__Directive__
Please copy every line of the material below word for word.

[Dataset entries]
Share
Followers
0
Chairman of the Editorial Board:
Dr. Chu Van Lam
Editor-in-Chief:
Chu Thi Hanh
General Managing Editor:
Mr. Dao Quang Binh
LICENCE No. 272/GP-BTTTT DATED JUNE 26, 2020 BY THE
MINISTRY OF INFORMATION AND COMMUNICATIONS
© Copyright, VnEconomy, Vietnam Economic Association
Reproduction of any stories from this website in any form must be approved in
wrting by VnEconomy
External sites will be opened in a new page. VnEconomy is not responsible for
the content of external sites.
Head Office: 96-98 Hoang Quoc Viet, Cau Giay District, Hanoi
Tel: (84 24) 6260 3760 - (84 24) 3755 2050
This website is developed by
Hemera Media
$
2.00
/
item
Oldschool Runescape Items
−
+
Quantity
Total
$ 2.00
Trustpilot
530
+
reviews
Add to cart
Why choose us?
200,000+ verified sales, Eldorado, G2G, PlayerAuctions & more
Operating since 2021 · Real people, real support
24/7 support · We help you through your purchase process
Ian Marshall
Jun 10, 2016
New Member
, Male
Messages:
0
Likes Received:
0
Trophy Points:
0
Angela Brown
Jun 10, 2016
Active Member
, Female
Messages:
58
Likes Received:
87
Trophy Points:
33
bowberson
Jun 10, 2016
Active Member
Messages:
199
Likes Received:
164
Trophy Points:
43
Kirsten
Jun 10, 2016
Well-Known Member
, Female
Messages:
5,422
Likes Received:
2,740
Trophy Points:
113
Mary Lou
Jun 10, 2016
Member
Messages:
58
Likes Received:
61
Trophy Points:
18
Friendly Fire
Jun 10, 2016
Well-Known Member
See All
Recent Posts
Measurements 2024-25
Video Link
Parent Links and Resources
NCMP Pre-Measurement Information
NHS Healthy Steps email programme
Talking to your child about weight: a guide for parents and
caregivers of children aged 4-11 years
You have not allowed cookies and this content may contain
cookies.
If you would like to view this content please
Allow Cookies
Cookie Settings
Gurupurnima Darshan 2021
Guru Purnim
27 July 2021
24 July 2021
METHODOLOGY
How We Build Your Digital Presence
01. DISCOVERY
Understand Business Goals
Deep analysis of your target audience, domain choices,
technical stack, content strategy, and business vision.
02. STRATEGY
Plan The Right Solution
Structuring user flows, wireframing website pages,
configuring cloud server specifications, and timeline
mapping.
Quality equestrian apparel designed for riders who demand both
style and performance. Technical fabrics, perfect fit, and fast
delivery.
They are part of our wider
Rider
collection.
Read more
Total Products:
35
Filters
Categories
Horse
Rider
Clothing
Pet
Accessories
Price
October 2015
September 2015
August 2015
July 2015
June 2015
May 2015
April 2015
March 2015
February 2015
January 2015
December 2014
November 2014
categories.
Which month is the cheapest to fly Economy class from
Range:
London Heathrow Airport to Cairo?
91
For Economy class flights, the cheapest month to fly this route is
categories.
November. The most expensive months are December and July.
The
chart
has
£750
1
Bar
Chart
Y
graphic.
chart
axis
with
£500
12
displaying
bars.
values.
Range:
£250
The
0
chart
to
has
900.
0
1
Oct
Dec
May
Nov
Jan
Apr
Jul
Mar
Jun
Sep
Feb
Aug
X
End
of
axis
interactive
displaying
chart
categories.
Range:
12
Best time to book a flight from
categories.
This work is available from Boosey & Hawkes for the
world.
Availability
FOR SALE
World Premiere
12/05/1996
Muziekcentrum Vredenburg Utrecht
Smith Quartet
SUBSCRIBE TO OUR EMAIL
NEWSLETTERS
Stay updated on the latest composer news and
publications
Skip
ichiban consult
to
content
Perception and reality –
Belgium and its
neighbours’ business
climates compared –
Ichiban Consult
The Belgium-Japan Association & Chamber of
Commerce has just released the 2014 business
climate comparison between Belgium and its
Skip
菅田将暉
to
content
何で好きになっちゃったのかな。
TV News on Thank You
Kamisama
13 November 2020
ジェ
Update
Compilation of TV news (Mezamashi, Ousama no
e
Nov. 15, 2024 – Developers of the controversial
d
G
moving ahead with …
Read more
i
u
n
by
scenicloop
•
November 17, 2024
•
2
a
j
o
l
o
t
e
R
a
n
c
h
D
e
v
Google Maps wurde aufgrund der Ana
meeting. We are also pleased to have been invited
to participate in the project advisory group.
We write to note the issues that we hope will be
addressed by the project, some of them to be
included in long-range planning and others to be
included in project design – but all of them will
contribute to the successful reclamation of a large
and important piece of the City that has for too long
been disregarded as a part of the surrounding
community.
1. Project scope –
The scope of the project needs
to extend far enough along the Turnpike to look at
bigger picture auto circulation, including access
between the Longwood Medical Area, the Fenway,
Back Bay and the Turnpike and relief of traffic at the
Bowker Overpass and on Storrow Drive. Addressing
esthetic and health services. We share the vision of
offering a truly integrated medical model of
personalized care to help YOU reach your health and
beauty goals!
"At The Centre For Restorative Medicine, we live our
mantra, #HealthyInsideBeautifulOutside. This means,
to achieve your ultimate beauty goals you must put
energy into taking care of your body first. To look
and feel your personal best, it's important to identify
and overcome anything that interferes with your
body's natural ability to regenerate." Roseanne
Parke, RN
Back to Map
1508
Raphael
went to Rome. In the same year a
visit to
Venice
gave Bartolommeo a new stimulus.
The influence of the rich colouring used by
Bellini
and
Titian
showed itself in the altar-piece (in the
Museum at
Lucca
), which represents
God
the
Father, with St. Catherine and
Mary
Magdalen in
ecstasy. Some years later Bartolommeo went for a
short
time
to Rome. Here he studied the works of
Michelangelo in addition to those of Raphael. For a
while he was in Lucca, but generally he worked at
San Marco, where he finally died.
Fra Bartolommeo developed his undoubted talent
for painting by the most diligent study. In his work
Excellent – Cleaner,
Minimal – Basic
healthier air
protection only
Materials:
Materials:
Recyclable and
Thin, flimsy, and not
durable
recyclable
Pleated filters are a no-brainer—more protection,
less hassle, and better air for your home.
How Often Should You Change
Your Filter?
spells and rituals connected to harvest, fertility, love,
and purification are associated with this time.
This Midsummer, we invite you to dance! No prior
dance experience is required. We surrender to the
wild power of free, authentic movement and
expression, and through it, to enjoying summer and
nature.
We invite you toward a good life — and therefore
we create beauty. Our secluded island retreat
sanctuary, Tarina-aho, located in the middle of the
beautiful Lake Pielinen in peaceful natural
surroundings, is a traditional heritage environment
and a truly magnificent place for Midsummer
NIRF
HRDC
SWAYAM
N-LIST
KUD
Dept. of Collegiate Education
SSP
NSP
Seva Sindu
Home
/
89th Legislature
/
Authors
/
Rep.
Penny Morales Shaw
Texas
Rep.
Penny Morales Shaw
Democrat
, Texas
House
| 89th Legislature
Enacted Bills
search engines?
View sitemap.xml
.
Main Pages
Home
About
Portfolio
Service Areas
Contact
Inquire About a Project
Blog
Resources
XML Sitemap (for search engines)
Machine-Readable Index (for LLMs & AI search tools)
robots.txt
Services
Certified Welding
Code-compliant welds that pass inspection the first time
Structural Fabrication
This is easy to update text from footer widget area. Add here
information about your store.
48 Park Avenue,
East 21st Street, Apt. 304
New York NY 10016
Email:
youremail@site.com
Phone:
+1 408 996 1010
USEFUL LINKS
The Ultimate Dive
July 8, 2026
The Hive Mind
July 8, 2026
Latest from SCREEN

__Exercise response__
Share
Followers
0
Chairman of the Editorial Board:
Dr. Chu Van Lam
Editor-in-Chief:
Chu Thi Hanh
General Managing Editor:
Mr. Dao Quang Binh
LICENCE No. 272/GP-BTTTT DATED JUNE 26, 2020 BY THE
MINISTRY OF INFORMATION AND COMMUNICATIONS
© Copyright, VnEconomy, Vietnam Economic Association
Reproduction of any stories from this website in any form must be approved in
wrting by VnEconomy
External sites will be opened in a new page. VnEconomy is not responsible for
the content of external sites.
Head Office: 96-98 Hoang Quoc Viet, Cau Giay District, Hanoi
Tel: (84 24) 6260 3760 - (84 24) 3755 2050
This website is developed by
Hemera Media
$
2.00
/
item
Oldschool Runescape Items
−
+
Quantity
Total
$ 2.00
Trustpilot
530
+
reviews
Add to cart
Why choose us?
200,000+ verified sales, Eldorado, G2G, PlayerAuctions & more
Operating since 2021 · Real people, real support
24/7 support · We help you through your purchase process
Ian Marshall
Jun 10, 2016
New Member
, Male
Messages:
0
Likes Received:
0
Trophy Points:
0
Angela Brown
Jun 10, 2016
Active Member
, Female
Messages:
58
Likes Received:
87
Trophy Points:
33
bowberson
Jun 10, 2016
Active Member
Messages:
199
Likes Received:
164
Trophy Points:
43
Kirsten
Jun 10, 2016
Well-Known Member
, Female
Messages:
5,422
Likes Received:
2,740
Trophy Points:
113
Mary Lou
Jun 10, 2016
Member
Messages:
58
Likes Received:
61
Trophy Points:
18
Friendly Fire
Jun 10, 2016
Well-Known Member
See All
Recent Posts
Measurements 2024-25
Video Link
Parent Links and Resources
NCMP Pre-Measurement Information
NHS Healthy Steps email programme
Talking to your child about weight: a guide for parents and
caregivers of children aged 4-11 years
You have not allowed cookies and this content may contain
cookies.
If you would like to view this content please
Allow Cookies
Cookie Settings
Gurupurnima Darshan 2021
Guru Purnim
27 July 2021
24 July 2021
METHODOLOGY
How We Build Your Digital Presence
01. DISCOVERY
Understand Business Goals
Deep analysis of your target audience, domain choices,
technical stack, content strategy, and business vision.
02. STRATEGY
Plan The Right Solution
Structuring user flows, wireframing website pages,
configuring cloud server specifications, and timeline
mapping.
Quality equestrian apparel designed for riders who demand both
style and performance. Technical fabrics, perfect fit, and fast
delivery.
They are part of our wider
Rider
collection.
Read more
Total Products:
35
Filters
Categories
Horse
Rider
Clothing
Pet
Accessories
Price
October 2015
September 2015
August 2015
July 2015
June 2015
May 2015
April 2015
March 2015
February 2015
January 2015
December 2014
November 2014
categories.
Which month is the cheapest to fly Economy class from
Range:
London Heathrow Airport to Cairo?
91
For Economy class flights, the cheapest month to fly this route is
categories.
November. The most expensive months are December and July.
The
chart
has
£750
1
Bar
Chart
Y
graphic.
chart
axis
with
£500
12
displaying
bars.
values.
Range:
£250
The
0
chart
to
has
900.
0
1
Oct
Dec
May
Nov
Jan
Apr
Jul
Mar
Jun
Sep
Feb
Aug
X
End
of
axis
interactive
displaying
chart
categories.
Range:
12
Best time to book a flight from
categories.
This work is available from Boosey & Hawkes for the
world.
Availability
FOR SALE
World Premiere
12/05/1996
Muziekcentrum Vredenburg Utrecht
Smith Quartet
SUBSCRIBE TO OUR EMAIL
NEWSLETTERS
Stay updated on the latest composer news and
publications
Skip
ichiban consult
to
content
Perception and reality –
Belgium and its
neighbours’ business
climates compared –
Ichiban Consult
The Belgium-Japan Association & Chamber of
Commerce has just released the 2014 business
climate comparison between Belgium and its
Skip
菅田将暉
to
content
何で好きになっちゃったのかな。
TV News on Thank You
Kamisama
13 November 2020
ジェ
Update
Compilation of TV news (Mezamashi, Ousama no
e
Nov. 15, 2024 – Developers of the controversial
d
G
moving ahead with …
Read more
i
u
n
by
scenicloop
•
November 17, 2024
•
2
a
j
o
l
o
t
e
R
a
n
c
h
D
e
v
Google Maps wurde aufgrund der Ana
meeting. We are also pleased to have been invited
to participate in the project advisory group.
We write to note the issues that we hope will be
addressed by the project, some of them to be
included in long-range planning and others to be
included in project design – but all of them will
contribute to the successful reclamation of a large
and important piece of the City that has for too long
been disregarded as a part of the surrounding
community.
1. Project scope –
The scope of the project needs
to extend far enough along the Turnpike to look at
bigger picture auto circulation, including access
between the Longwood Medical Area, the Fenway,
Back Bay and the Turnpike and relief of traffic at the
Bowker Overpass and on Storrow Drive. Addressing
esthetic and health services. We share the vision of
offering a truly integrated medical model of
personalized care to help YOU reach your health and
beauty goals!
"At The Centre For Restorative Medicine, we live our
mantra, #HealthyInsideBeautifulOutside. This means,
to achieve your ultimate beauty goals you must put
energy into taking care of your body first. To look
and feel your personal best, it's important to identify
and overcome anything that interferes with your
body's natural ability to regenerate." Roseanne
Parke, RN
Back to Map
1508
Raphael
went to Rome. In the same year a
visit to
Venice
gave Bartolommeo a new stimulus.
The influence of the rich colouring used by
Bellini
and
Titian
showed itself in the altar-piece (in the
Museum at
Lucca
), which represents
God
the
Father, with St. Catherine and
Mary
Magdalen in
ecstasy. Some years later Bartolommeo went for a
short
time
to Rome. Here he studied the works of
Michelangelo in addition to those of Raphael. For a
while he was in Lucca, but generally he worked at
San Marco, where he finally died.
Fra Bartolommeo developed his undoubted talent
for painting by the most diligent study. In his work
Excellent – Cleaner,
Minimal – Basic
healthier air
protection only
Materials:
Materials:
Recyclable and
Thin, flimsy, and not
durable
recyclable
Pleated filters are a no-brainer—more protection,
less hassle, and better air for your home.
How Often Should You Change
Your Filter?
spells and rituals connected to harvest, fertility, love,
and purification are associated with this time.
This Midsummer, we invite you to dance! No prior
dance experience is required. We surrender to the
wild power of free, authentic movement and
expression, and through it, to enjoying summer and
nature.
We invite you toward a good life — and therefore
we create beauty. Our secluded island retreat
sanctuary, Tarina-aho, located in the middle of the
beautiful Lake Pielinen in peaceful natural
surroundings, is a traditional heritage environment
and a truly magnificent place for Midsummer
NIRF
HRDC
SWAYAM
N-LIST
KUD
Dept. of Collegiate Education
SSP
NSP
Seva Sindu
Home
/
89th Legislature
/
Authors
/
Rep.
Penny Morales Shaw
Texas
Rep.
Penny Morales Shaw
Democrat
, Texas
House
| 89th Legislature
Enacted Bills
search engines?
View sitemap.xml
.
Main Pages
Home
About
Portfolio
Service Areas
Contact
Inquire About a Project
Blog
Resources
XML Sitemap (for search engines)
Machine-Readable Index (for LLMs & AI search tools)
robots.txt
Services
Certified Welding
Code-compliant welds that pass inspection the first time
Structural Fabrication
This is easy to update text from footer widget area. Add here
information about your store.
48 Park Avenue,
East 21st Street, Apt. 304
New York NY 10016
Email:
youremail@site.com
Phone:
+1 408 996 1010
USEFUL LINKS
The Ultimate Dive
July 8, 2026
The Hive Mind
July 8, 2026
Latest from SCREEN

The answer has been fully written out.